Il convient dès lors de prononcer la liquidation judiciaire du patrimoine de [X] [R] , d’autoriser la vente amiable ou forcée des biens, droits et parts de celle-ci et de désigner à cette fin la SARL [7], en la personne de Me [A] [E] demeurant [Adresse 8] , mandataires inscrits sur la liste prévue aux articles R742-5 et R742-18 du Code de la consommation, en qualité de liquidateurs.

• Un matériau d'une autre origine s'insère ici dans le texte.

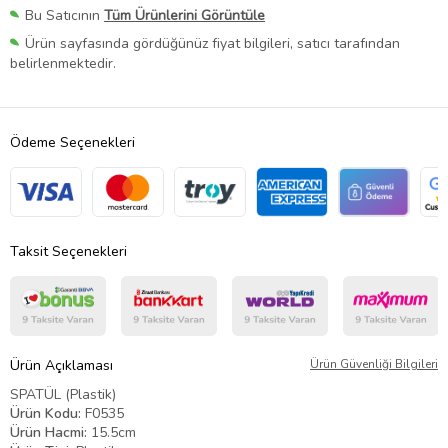
Bu Satıcının
Tüm Ürünlerini Görüntüle
Ürün sayfasında gördüğünüz fiyat bilgileri, satıcı tarafından
belirlenmektedir.
Ödeme Seçenekleri
Taksit Seçenekleri
Ürün Açıklaması
Ürün Güvenliği Bilgileri
SPATÜL (Plastik)
Ürün Kodu:
F0535
Ürün Hacmi:
15.5cm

Sur les mesures accessoires
Les dépens, y compris la rémunération du liquidateur sont aux frais avancés du Trésor et doivent in fine, sauf impossibilité, être payés par prélèvements sur le prix de la vente.
PAR CES MOTIFS
Statuant publiquement, par décision rendue en premier ressort, réputée contradictoire et prononcée par mise à disposition au greffe de la juridiction,
RAPPELLE que le jugement rendu le 30 juillet 2024 prononçant l’ouverture de la procédure de rétablissement personnel avec liquidation judiciaire emportait interdiction pour [X] [R] de toute aliénation de ses biens sans accord du mandataire ou du juge ;
ARRETE les créances dues par [X] [R] comme suit :
Créancier
Montant déclaré
[8]
6 658,88 €
S.A [1]
2 919,28 €
[2]
311 972,54 €
JUGE éteintes les créances non déclarées dans les délais impartis ;
ORDONNE la liquidation judiciaire du patrimoine personnel de [X] [R], laquelle emporte son dessaisissement de la disposition de ses biens et des droits et actions sur son patrimoine et ce pendant la durée des opérations de liquidation ;
RAPPELLE que cette liquidation concerne exclusivement les créances ci-dessus déclarées et retenues, outre celles non effaçables ;
RAPPELLE que cette procédure ne peut emporter extinction de créances nées postérieurement au jugement du 30 juillet 2024 ;
RAPPELLE que sont exclus de la liquidation les biens meublants nécessaires à la vie courante, les biens non professionnels indispensables à l’exercice de son activité professionnelle ainsi que les biens dont les frais de vente seraient manifestement disproportionnées au regard de leur valeur vénale ;
DESIGNE la la SARL [7], en la personne de Me [A] [E] demeurant [Adresse 8] , en qualité de liquidateurs, lesquels disposent d’un délai de douze mois pour :
— vendre les biens du débiteur à l’amiable ou à défaut, organiser une vente forcée dans les conditions prévues aux procédures civiles d’exécution,
— procéder à la répartition du produit des actifs et désintéresser les créanciers suivant le rang des sûretés assortissant leurs créances, dans les conditions prévues aux articles R742-42 et suivants du code de la consommation,
RAPPELLE que le liquidateur doit déposer au greffe, dans les trois mois suivants la liquidation, un rapport de ses opérations y compris la répartition du prix de vente, ensuite de quoi, les parties seront convoquées à l’audience de clôture ;
RAPPELLE que la présente décision est exécutoire de plein droit ;
RAPPELLE que les dépens, y compris la rémunération du liquidateur sont aux frais avancés du Trésor et doivent in fine, sauf impossibilité, être payé par prélèvements sur le prix de la vente.
En foi de quoi, le présent jugement a été signé par le juge et le greffier.